Double anneal
This is a follow up to Jess’ protein separation post. She mentioned that some of the SC 073 samples were annealed twice: the first was a 700 C 60 s anneal to crystallize (before etching) and the second was a 800 C 5 min anneal to stabilize the membrane (after etching). I took some TEMs (of the same samples) before and after the second anneal to see if there were any changes to morphology.
There doesn’t seem to be a difference in porosity or cutoff. Thus, I believe that the second 800 C RTP does little to change the pore morphology and only crystallizes some of the remaining amorphous background. Perhaps pushing the second anneal to 1000 C would change things?
Although it appears the second anneal opened some of the background pores, a look at the high magnification image reveals that these features do not go all the way through the membrane.
An inside sample also showed little change after the second anneal.
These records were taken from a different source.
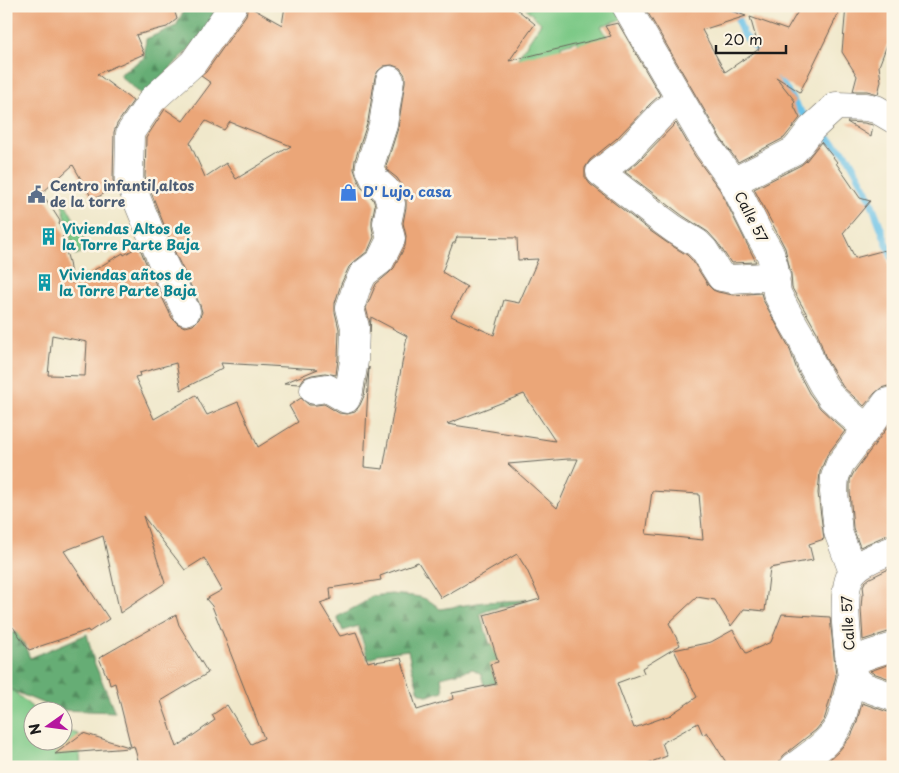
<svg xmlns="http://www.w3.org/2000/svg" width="899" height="773" viewBox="0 0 899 773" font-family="'Playpen Sans',sans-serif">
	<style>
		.green { fill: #7dc987; stroke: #4c7252 }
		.forest { fill: url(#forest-firs); stroke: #416448 }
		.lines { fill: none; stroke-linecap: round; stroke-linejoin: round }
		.stream { stroke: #6cc3e9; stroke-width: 7 }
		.building { fill: #eba678; fill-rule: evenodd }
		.minor-casing { stroke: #666359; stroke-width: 29 }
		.minor { stroke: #fff; stroke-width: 28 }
		.labels { text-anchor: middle; stroke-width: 5; stroke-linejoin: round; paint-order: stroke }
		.service-label { font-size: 14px; font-weight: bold; fill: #4e5e75; stroke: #fcf5e5; text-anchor: start }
		.shop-label { font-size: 14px; font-weight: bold; fill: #366cbe; stroke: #fcf5e5; text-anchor: start }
		.street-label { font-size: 14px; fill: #1c1c1c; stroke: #fcf5e5 }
		.culture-label { font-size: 14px; font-weight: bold; fill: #0d838f; stroke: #fcf5e5; text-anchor: start }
	</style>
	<defs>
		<pattern id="forest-firs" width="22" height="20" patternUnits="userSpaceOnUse" patternTransform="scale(1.25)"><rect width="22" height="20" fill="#66ad74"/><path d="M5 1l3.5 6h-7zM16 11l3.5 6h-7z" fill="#538c5e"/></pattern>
	</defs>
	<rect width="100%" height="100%" fill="#fcf5e5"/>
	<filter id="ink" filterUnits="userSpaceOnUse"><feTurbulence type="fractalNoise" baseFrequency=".02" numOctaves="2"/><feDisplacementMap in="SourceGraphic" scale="10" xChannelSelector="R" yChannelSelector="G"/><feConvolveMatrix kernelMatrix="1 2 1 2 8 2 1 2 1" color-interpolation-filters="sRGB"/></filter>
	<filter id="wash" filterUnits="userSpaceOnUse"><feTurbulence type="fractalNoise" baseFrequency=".0096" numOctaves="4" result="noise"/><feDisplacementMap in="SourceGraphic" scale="20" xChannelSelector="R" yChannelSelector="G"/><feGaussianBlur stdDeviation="1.12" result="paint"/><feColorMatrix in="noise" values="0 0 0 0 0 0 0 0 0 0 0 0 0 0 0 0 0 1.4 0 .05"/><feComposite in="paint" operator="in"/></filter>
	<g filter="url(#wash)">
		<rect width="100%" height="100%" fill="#f0e8cb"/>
		<!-- green -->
		<path class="green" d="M540 6H608L619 7 622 19 601 26 612 45 580 52 577 41 561 46 565 59 531 68 517 59 541 23 526 9Z
			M61 200 64 201 90 249 75 255Z
			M6 688H10L35 710H32V740H62L63 729 78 734 81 767H6Z"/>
		<!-- forest -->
		<path class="forest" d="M186 6H206L219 17 144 97 119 75 144 58 146 39 176 26Z
			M392 594C413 597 423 593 440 609L484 602 527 600 503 607 488 610 480 614 490 644 519 636 507 681 484 685 481 674 473 669 441 677 443 691 428 696 419 692 411 665 408 650 378 654 374 658 368 659 358 626 343 631 337 617 363 603 371 596Z
			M19 632 30 658 87 634 94 662 115 712 59 710 6 688V633Z"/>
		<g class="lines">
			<!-- stream -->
			<path class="stream" d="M733 6 743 34 763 56
				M776 73 797 107 811 123
				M819 130 847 155 867 191 893 260"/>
		</g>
		<g id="blocks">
			<!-- building -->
			<path class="building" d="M6 6H173L177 19 167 27 136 35 144 54 97 74 133 101 117 124 114 132 113 180 116 191 105 193 93 200 73 165 42 193 60 221 59 224 65 236 62 237 69 262 72 283 123 253 124 255 139 246 148 268 172 318 178 324 185 327 193 325 199 319 202 312 200 305 176 255 145 177 146 138 165 109 183 121 211 83 201 76 206 72 246 15 248 6 282 25 285 6H513L535 24 509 61 611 36 605 26 618 23 660 95 650 104 616 139 590 160 585 168V177L590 184 649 230 666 242 687 255 692 260 708 285 713 290 718 292 733 295 761 293 763 300 789 347 797 370 809 393 820 408 845 431 827 455 820 472 818 493 824 539 809 544 813 560 770 568 765 611 744 609 731 626 715 600 697 597 669 623 680 645 642 668 644 673 617 683 634 728 671 715 673 713 697 697 674 650 711 642 733 630 746 653 771 642 782 614 830 617 836 676 826 714 824 720 816 730 784 755 780 760 779 767H729L707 732 703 735 698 723 662 743 667 756 638 767H140L134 746 131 747 115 683 110 685 108 676 107 677 99 658 125 643 126 644V643L176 615 179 625 208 673 161 701 177 747 215 720 212 715 227 705 251 744 264 738 212 606 206 599 222 590 204 558 185 570 143 516 165 583 120 613 103 536 64 551 109 619 89 632 88 630 29 650 13 627 6 628ZM392 65 400 68 405 75V82L398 128 386 166 388 171 397 178 401 184 406 199V207L403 223 406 236 405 246 394 268 389 273 376 284 366 308 370 323V333L371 317 407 336 383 469 364 467 369 367 364 396 360 405 355 412 347 414 339 413 324 404 316 405H309L301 398 289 406 298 422 258 447 238 402 207 415 196 395 154 419 135 377 140 376 139 373 176 363 181 390 223 368 221 363 318 369 284 383 300 384 304 378 312 375 325 373 336 375 338 359 339 329 335 312V303L341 284 349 267 354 262 368 251 374 237 372 227V220L375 205 373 199 361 187 356 175 354 169 355 160 368 121 375 77 378 71 384 66ZM206 121 224 130 230 122 291 146 236 179 226 163 205 177 190 143ZM457 237 517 238 518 260 538 259 519 303 504 300 494 335 451 316 467 287 442 272 453 243H455ZM52 335 87 342 85 376 48 375ZM524 394 555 441 447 424ZM568 459H578L557 508 508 464ZM652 491 699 494 703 540 646 534ZM517 554 527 570 540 599 484 615 498 662 490 664 496 684 452 693 453 699 417 710 401 658 375 662V660L368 662 356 632 340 636 320 603 331 599 330 588 381 580 380 576 418 562 441 598 480 576Z
				M644 6H718L746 16 702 30 725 72 759 49 750 17 787 30 801 6H842L800 92 776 77 795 101 793 104 800 118 784 138 738 162 721 139Z
				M846 6H893V45H887L879 66 881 81 878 94 867 91H853L857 76 842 52Z
				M847 122 864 123 873 125 871 137Z
				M676 123 695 156 720 190 756 262 731 263 717 242 708 232 683 216 625 172 638 162Z
				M821 142 837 162 836 163 860 198 870 201 843 233 855 258 885 250 893 279V388L888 386 881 388 875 393 864 406 843 387 826 359 817 332 792 288 791 274 785 248 754 189 801 165 806 161Z
				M893 420V535H887L860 547 853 528 850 492V480L854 472Z
				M893 567V632H888L863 640 861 608 862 595 864 594 863 586 865 582 870 578Z
				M893 663V680L873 673 870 671Z
				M862 703 888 712H893V767H821L838 752 851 736 856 725Z
				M83 733 129 747V748L55 754Z"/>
		</g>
	</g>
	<g filter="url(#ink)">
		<use href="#blocks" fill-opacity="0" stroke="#666359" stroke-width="1"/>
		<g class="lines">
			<defs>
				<path id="minor" d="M626 6 708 147 733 182 759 234 770 253 774 266 777 293 785 309 803 340 812 365 823 385 831 397 846 411 866 428
					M680 99 661 115 627 151 600 172 659 218 674 229 697 243 704 250 721 277 732 279 776 276
					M733 182 794 151 800 144 812 128 836 106 866 107 876 109 893 119
					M186 311 162 261 129 180 130 133 152 100 193 63 233 6
					M314 390 327 388 346 399 349 391 354 361 355 327 350 308 356 289 363 274 380 261 391 239 387 223 391 204 386 190 375 180 370 169V165L383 125 390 80
					M893 550C880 555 861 561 852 573 839 591 849 655 852 677L865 687 893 697
					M853 572 838 532 834 492 835 477 840 464 887 402
					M850 662 871 654 893 647
					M794 767C810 755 834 740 841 720 846 706 848 691 852 677"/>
			</defs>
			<!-- minor casing -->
			<use href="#minor" class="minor-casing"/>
			<!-- minor -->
			<use href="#minor" class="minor"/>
		</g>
	</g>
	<!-- icons -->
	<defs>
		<symbol id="shop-bare" viewBox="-9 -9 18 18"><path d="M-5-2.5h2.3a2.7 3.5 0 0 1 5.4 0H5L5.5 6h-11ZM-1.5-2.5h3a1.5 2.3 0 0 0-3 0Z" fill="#3f7fe0" stroke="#fcf5e5" stroke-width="2.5" paint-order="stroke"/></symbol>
		<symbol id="civic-bare" viewBox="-9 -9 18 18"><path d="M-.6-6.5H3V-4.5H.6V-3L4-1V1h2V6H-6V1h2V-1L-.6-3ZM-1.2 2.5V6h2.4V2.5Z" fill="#5c6f8a" stroke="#fcf5e5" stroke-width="2.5" paint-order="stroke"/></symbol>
		<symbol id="building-bare" viewBox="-9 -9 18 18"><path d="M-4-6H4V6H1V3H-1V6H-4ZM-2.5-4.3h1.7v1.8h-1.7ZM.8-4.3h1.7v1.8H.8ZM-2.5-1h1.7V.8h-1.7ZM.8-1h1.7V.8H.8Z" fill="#0f9aa8" stroke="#fcf5e5" stroke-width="2.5" paint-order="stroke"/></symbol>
	</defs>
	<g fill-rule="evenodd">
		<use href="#shop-bare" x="336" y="180" width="25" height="25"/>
		<use href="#civic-bare" x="24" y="182" width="25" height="25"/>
		<use href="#building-bare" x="36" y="224" width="25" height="25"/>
		<use href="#building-bare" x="32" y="270" width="25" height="25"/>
	</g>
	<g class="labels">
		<!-- service labels -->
		<g class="service-label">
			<text x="50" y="191">Centro infantil,altos<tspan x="50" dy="16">de la torre</tspan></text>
		</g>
		<!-- shop labels -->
		<g class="shop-label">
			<text x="363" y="197">D' Lujo, casa</text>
		</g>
		<!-- street labels -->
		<g class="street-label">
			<text transform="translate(751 217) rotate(63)" y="5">Calle 57</text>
			<text transform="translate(848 623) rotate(-93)" y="5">Calle 57</text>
		</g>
		<!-- culture labels -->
		<g class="culture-label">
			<text x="62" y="234">Viviendas Altos de<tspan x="62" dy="16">la Torre Parte Baja</tspan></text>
			<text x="59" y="280">Viviendas añtos de<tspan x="59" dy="16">la Torre Parte Baja</tspan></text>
		</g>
	</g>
	<!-- margin -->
	<rect width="899" height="773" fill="none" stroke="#fcf5e5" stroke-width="25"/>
	<!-- north arrow -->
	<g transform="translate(48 726) rotate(256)"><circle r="24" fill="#fcf5e5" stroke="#a29e95"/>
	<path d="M0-4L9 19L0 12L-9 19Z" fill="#b5179e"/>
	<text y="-8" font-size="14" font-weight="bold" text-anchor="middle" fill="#1c1c1c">N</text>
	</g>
	<!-- scale -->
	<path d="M716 45v8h70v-8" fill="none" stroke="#1c1c1c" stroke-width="2.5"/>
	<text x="724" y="45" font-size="15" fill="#1c1c1c" stroke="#fcf5e5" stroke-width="4" paint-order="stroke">20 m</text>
</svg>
It looks to me that the second anneal opened up the background pores. I think the porosity has increased.
I agree w/ Jim- the small pores are more apparent/frequent. Are the two pics typical or more like one of a kind?
Philippe
Also, the samples I used were all interior samples from SC073. From the TEMs these should have been completely crystallized. Do you expect changes with these samples?
I’ve made an update to the post to address your comments.
If we could eliminate the large pores and fully open the background pores, we would have a recipe for high porosity, small pore membranes. It is worth thinking about how that might be done.